═══ GIVEN PASSAGE

Baptist Bible College (BBC) is a private Baptist bible college in Springfield, Missouri. Founded in 1950, BBC focuses on training Christian professionals and ministers. It offers accredited associate, bachelor's, and master's degrees.

History
Baptist Bible College has its origins in a May 1950 meeting of Baptist ministers at the Texas Hotel in Fort Worth. In the summer of 1950 land was bought at the intersection of Summit Avenue and Kearney Street in Springfield, Missouri. This former  city park was turned into dormitories, which opened on September 5, 1950. From the founding until 1975, George Beauchamp Vick, pastor of the Temple Baptist Church of Detroit, Michigan (currently NorthRidge Church), was the president of the college.

══════
═══ ENTRIES SUPPLIED

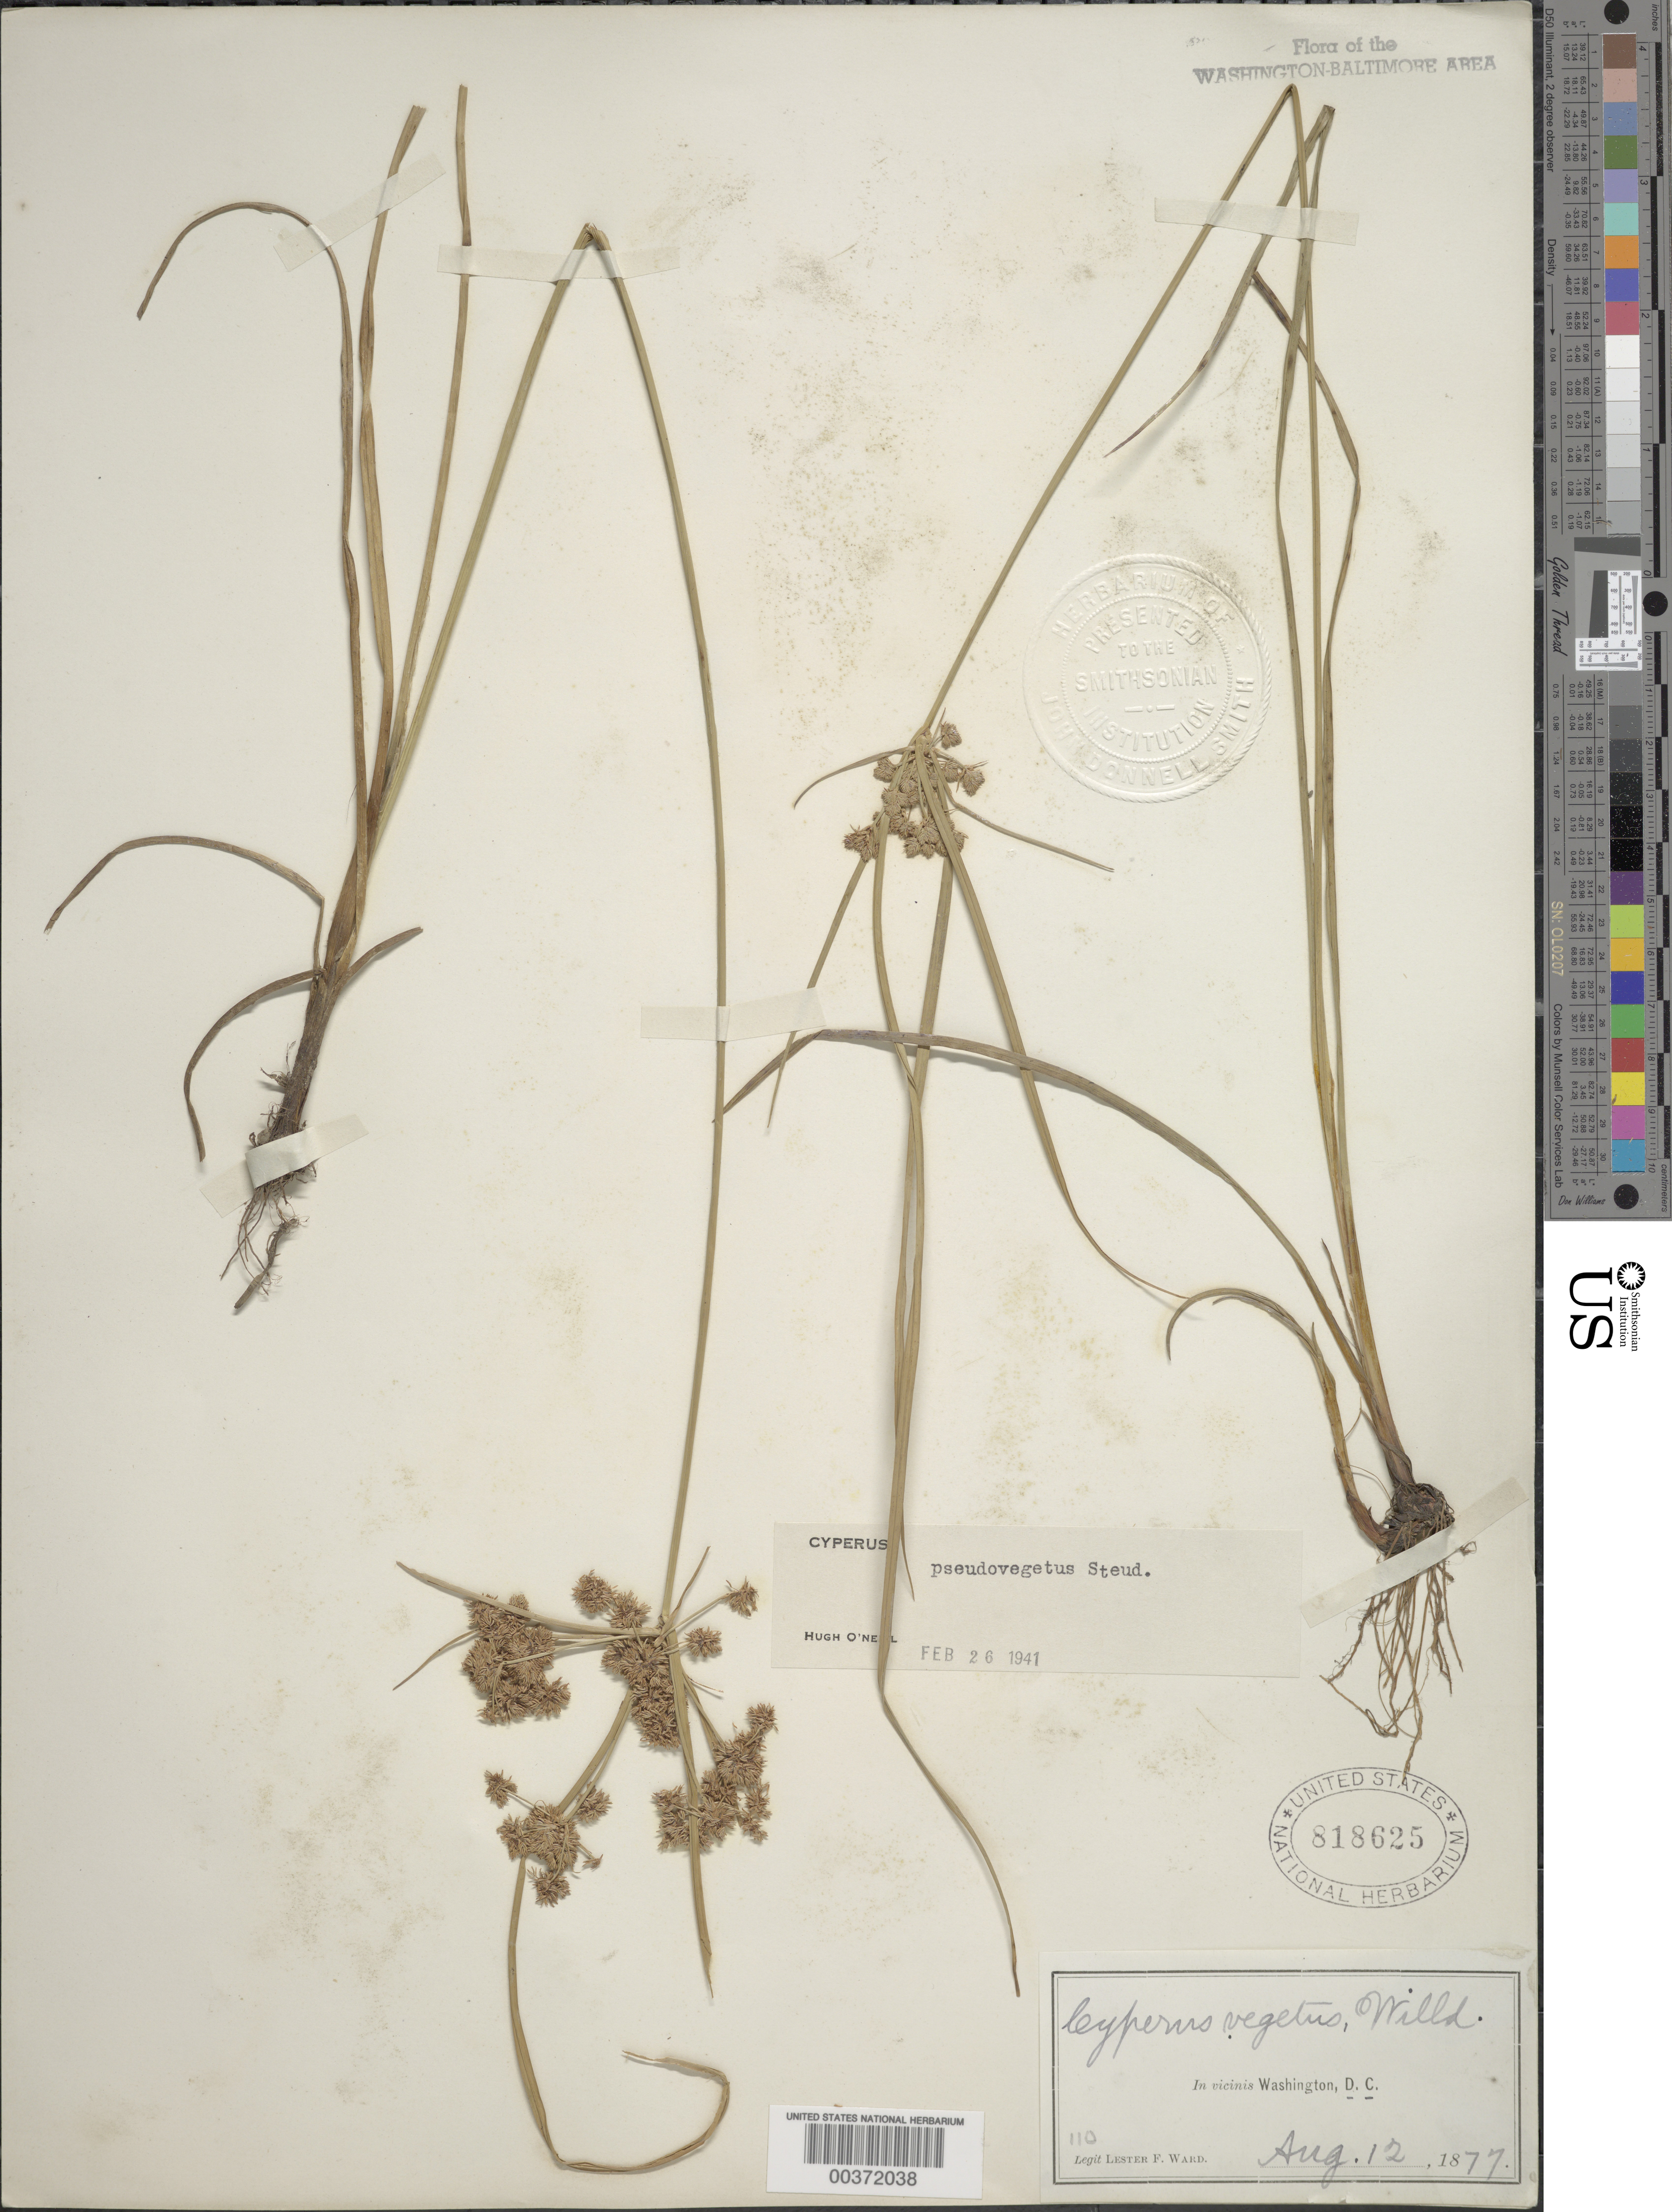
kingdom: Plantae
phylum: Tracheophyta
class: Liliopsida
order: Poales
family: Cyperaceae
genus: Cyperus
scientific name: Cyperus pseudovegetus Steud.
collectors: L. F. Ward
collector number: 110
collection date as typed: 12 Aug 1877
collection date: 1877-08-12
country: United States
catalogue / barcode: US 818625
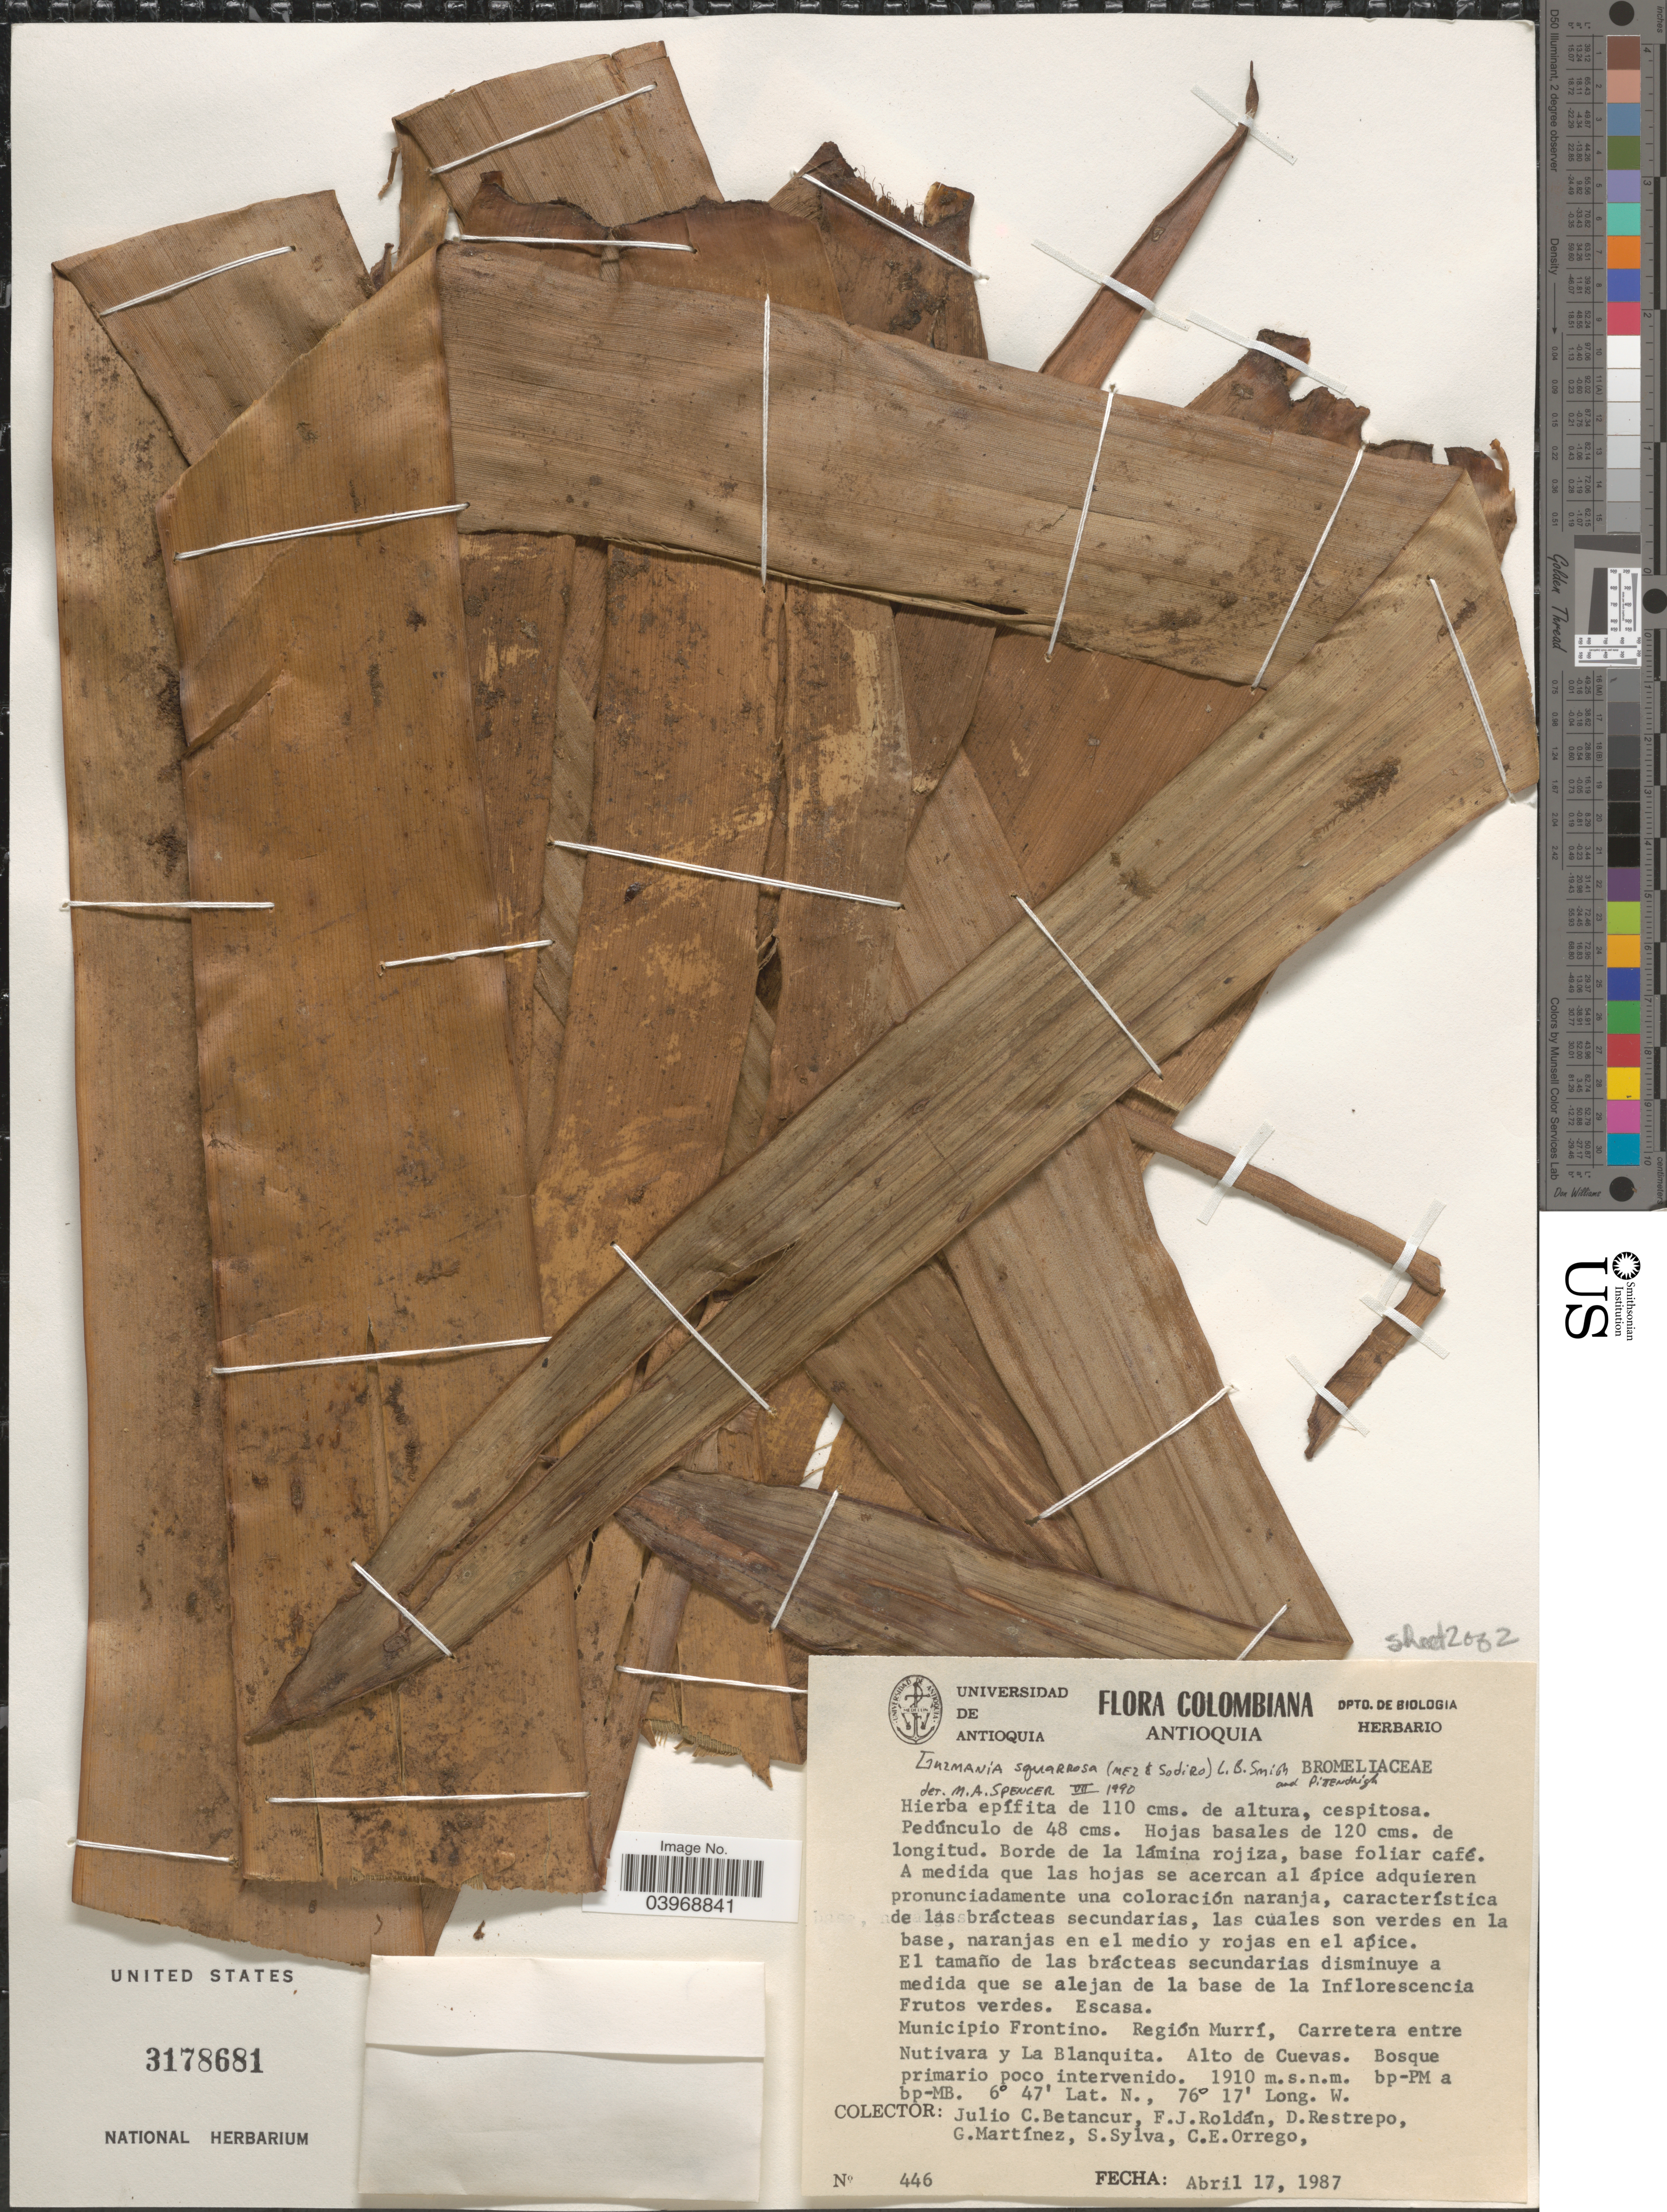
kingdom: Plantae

══════

■ WRITTEN EXERCISE A
Rewrite the plant-sheet catalog entries with "kingdom" changed to "realm" and nothing else altered, leaving out the pictures.
■ WRITTEN EXERCISE B
Pick up the history of Baptist Bible College after its last sentence and keep writing.
The college history and the plant-sheet entries have nothing to do with each other.

■ REPLY A
realm: Plantae
phylum: Tracheophyta
class: Liliopsida
order: Poales
family: Cyperaceae
genus: Cyperus
scientific name: Cyperus pseudovegetus Steud.
collectors: L. F. Ward
collector number: 110
collection date as typed: 12 Aug 1877
collection date: 1877-08-12
country: United States
catalogue / barcode: US 818625
realm: Plantae

■ REPLY B
Vick's executive vice president, W. E. Dowell Sr., became president for the following eight years. In 1983, A. V. Henderson led the school for three years. In 1986, Leland Kennedy presided over the institution for 15 years. In 2001, BBC received probationary accreditation from the North Central Association of Colleges and Schools. Mike Randall was installed as the fifth president on February 20, 2002. Accreditation was received in 2005, due in part to Randall's hard work but mostly due to the hard work of Russell Dell who served as Baptist Bible College's academic dean for many years. In 2008, Jim Edge was appointed to office, and resigned after three years. The Board of Trustees named Ron Sears as interim president and began the search for a new president. In 2012, by a unanimous vote of the trustees, Mark Milioni was named as the new president.

Following a decline from its peak enrollment of over 2,600 in the 1970s, Baptist Bible College has continued to see increased enrollment since 2013. In 2016 the school was placed on probation by its regional accreditor and has seen a decrease in enrollment. That probation was lifted in the spring of 2019.

Academics

Accreditation
Baptist Bible College was first accredited by the North Central Association of Colleges and Schools in 2001 and is also accredited by the Association for Biblical Higher Education (ABHE). Although the college was placed on probation by the Higher Learning Commission in 2016, it was removed from probation in 2019.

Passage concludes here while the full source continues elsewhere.